_ASSIGNMENT:_
The response should reproduce exactly the lines from the top of the listing below through the one that contains "AND ATTESTATIONS", and nothing else; pictures do not belong in it.

_GIVEN INFORMATION:_

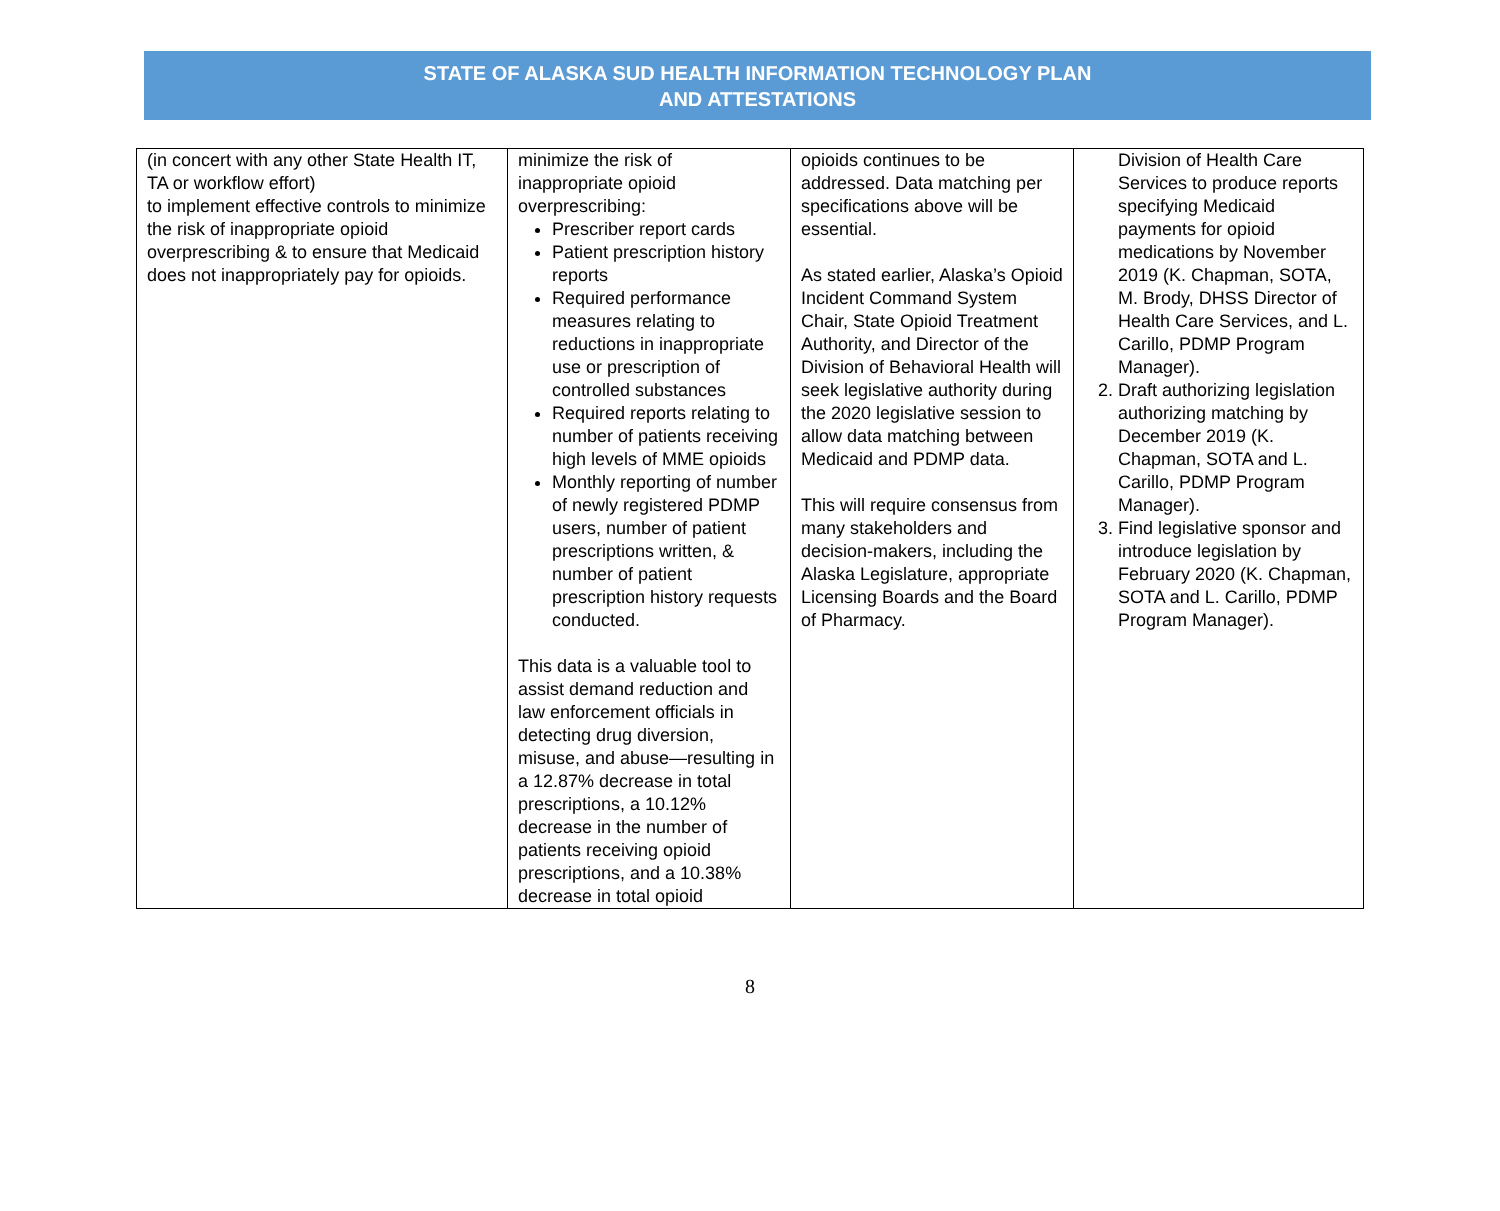STATE OF ALASKA SUD HEALTH INFORMATION TECHNOLOGY PLAN
AND ATTESTATIONS
| (in concert with any other State Health IT, TA or workflow effort) to implement effective controls to minimize the risk of inappropriate opioid overprescribing & to ensure that Medicaid does not inappropriately pay for opioids. | minimize the risk of inappropriate opioid overprescribing: Prescriber report cards Patient prescription history reports Required performance measures relating to reductions in inappropriate use or prescription of controlled substances Required reports relating to number of patients receiving high levels of MME opioids Monthly reporting of number of newly registered PDMP users, number of patient prescriptions written, & number of patient prescription history requests conducted. This data is a valuable tool to assist demand reduction and law enforcement officials in detecting drug diversion, misuse, and abuse—resulting in a 12.87% decrease in total prescriptions, a 10.12% decrease in the number of patients receiving opioid prescriptions, and a 10.38% decrease in total opioid | opioids continues to be addressed. Data matching per specifications above will be essential. As stated earlier, Alaska’s Opioid Incident Command System Chair, State Opioid Treatment Authority, and Director of the Division of Behavioral Health will seek legislative authority during the 2020 legislative session to allow data matching between Medicaid and PDMP data. This will require consensus from many stakeholders and decision-makers, including the Alaska Legislature, appropriate Licensing Boards and the Board of Pharmacy. | Division of Health Care Services to produce reports specifying Medicaid payments for opioid medications by November 2019 (K. Chapman, SOTA, M. Brody, DHSS Director of Health Care Services, and L. Carillo, PDMP Program Manager). 2. Draft authorizing legislation authorizing matching by December 2019 (K. Chapman, SOTA and L. Carillo, PDMP Program Manager). 3. Find legislative sponsor and introduce legislation by February 2020 (K. Chapman, SOTA and L. Carillo, PDMP Program Manager). |
8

_ANSWER SPACE:_
STATE OF ALASKA SUD HEALTH INFORMATION TECHNOLOGY PLAN
AND ATTESTATIONS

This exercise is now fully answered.